Venezuela Sells More Dollar Bonds

Thursday, October 08, 2009 , , , 5 Comments

Zimbabwe Ben can't even give the stuff away at this point but he's sure going to try. It makes one wonder if old ZB has more pull on a global scale than it appears or maybe it's just that the rest of the world understands that the dollar is getting flushed and hard.

I'll take what's behind Door #2.

Hit the deck, this is going to get ugly. Or I guess your other alternative would be to grab your gold (you do have some, don't you?) and find a nice little island on which to spend the remainder of your days. I'll be in Nicaragua myself, so good luck with all that. Send a carrier pigeon if you need me.


Venezuela plans to continue selling dollar-denominated bonds and push the financial sector to increase lending in a bid to boost sagging economic activity and prop up the local currency.

State-oil company Petroleos de Venezuela SA (PdVSA) will probably follow a $5 billion bond sale by the government with its own issue, Finance Minister Ali Rodriguez said Thursday after a joint press conference with Planning Minister Jorge Giordani and central bank President Nelson Merentes.

Rodriguez said the conditions and amounts for the bond offer are still being analyzed.

The measure is part of the government's efforts to bolster the bolivar in an unofficial market for U.S. currency that has become an essential lever for the Venezuelan economy. Merentes said the so-called parallel rate should have a ceiling of about VEF4.

The dollar currently fetches around VEF5.3 in the parallel market, twice the official VEF2.15 peg. Dollar requests by companies and individuals are being increasingly turned down by the government, which is facing a dollar shortage amid a steep fall in oil prices from their 2008 record highs.

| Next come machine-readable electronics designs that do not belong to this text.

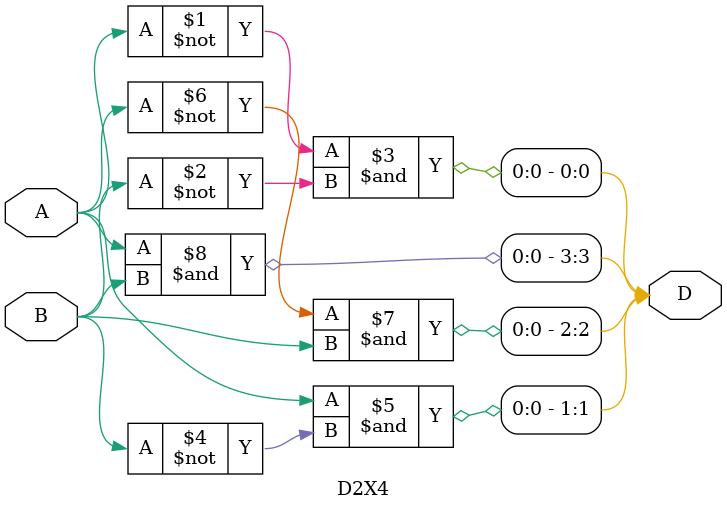
<source format=v>
`timescale 1ns / 1ps
module D2X4(A,B,D);
input A,B;
output [3:0] D;  
assign D[0]=~A&(~B);
assign D[1]=A&(~B);
assign D[2]=~A&B;
assign D[3]=A&B;
endmodule

</source>
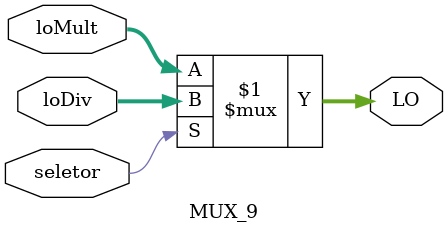
<source format=v>
module MUX_9(
	input seletor,
	input [31:0] loDiv, //1
	input [31:0] loMult, //0
	output  [31:0] LO  
);

	assign LO = (seletor) ? loDiv : loMult;

endmodule 
</source>
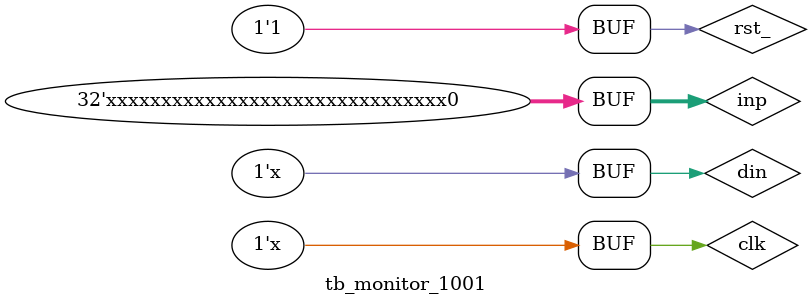
<source format=v>
module tb_monitor_1001();
    reg clk, din, rst_;
    reg [31:0] inp;
    wire find;
    
    monitor_1001 U1(din, clk, rst_, find);
    
    initial begin
        clk      = 1'b1;
        rst_     = 1'b1;
        din      = 1'b0;
        inp      = 32'b1011_0010_0100_0100_1111_1001_1001_0010;
        #5 rst_  = 1'b0;
        #10 rst_ = 1'b1;
    end
    
    always begin
        #10 din = inp[31];
        inp     = inp << 1;
    end
    
    always #5 clk = ~clk;
endmodule

</source>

The bonds, which are sold in bolivars to local investors who can then turn around and sell them abroad for dollars, helped bring down the parallel rate to a high of almost VEF7 in August.

"We are looking for some rationality so the (unofficial rate) doesn't have a negative economic influence," said Merentes. The parallel rate was partly blamed for a 2.4% economic contraction in the second quarter by making more expensive imported materials for the manufacturing industry.

Alejandro Grisanti, director of Latin America research at Barclays in New York, said he doubts the government can bring the parallel rate down to VEF4 for $1 if it only does random, mega-bond placements such as the $5 billion dollar-denominated sale last week.

Beyond the bond sales, market observers say the government also frequently intervenes in the parallel market in an unofficial fashion, selling dollars to boost the bolivar.

Great job, ZB, I think your plan to destroy the dollar can be considered an overwhelming success.

Jr Deputy Accountant

Some say he’s half man half fish, others say he’s more of a seventy/thirty split. Either way he’s a fishy bastard.


OldSouth said...

Very strange goings-on, indeed.
In my mis-spent youth, I lived for a time in Mexico...never again, BTW!

From time to time, the Mexican economy would 'dollarize', i.e. people would realize the peso was worth zippo, and buy dollars as soon and often as they could, hold dollar accounts, and transact in dollars wherever possible.

Made the government crazy!

Is this what has happened in Venezuela? I'm unclear. All I know is that when in happened in Old Mayheko, things got totally out of hand.

You know these things better than I, and I deliberately forgot a lot about those days.

But, whatever it is, this can't be good...

I disagree with the WSJ. Venezuela sees this as a good opportunity to short the dollar. This is not an attempt to prop up the Bolivar. In effect, Venezuela is issuing "Roosa Bonds" like the US did in about 1962. Turkey and Mexico issued some US dollar bonds within the last two years.


OldSouth, IA pretty much summed it up.

The dollar is garbage, that's all you need to know.

... in other words, it has nothing to do with Venezuela's currency... it's the dollar they're worried about.

In simpler terms: this is the greenback's green mile.

OldSouth said...

Thanks...I enjoy your candor and clarity, as always.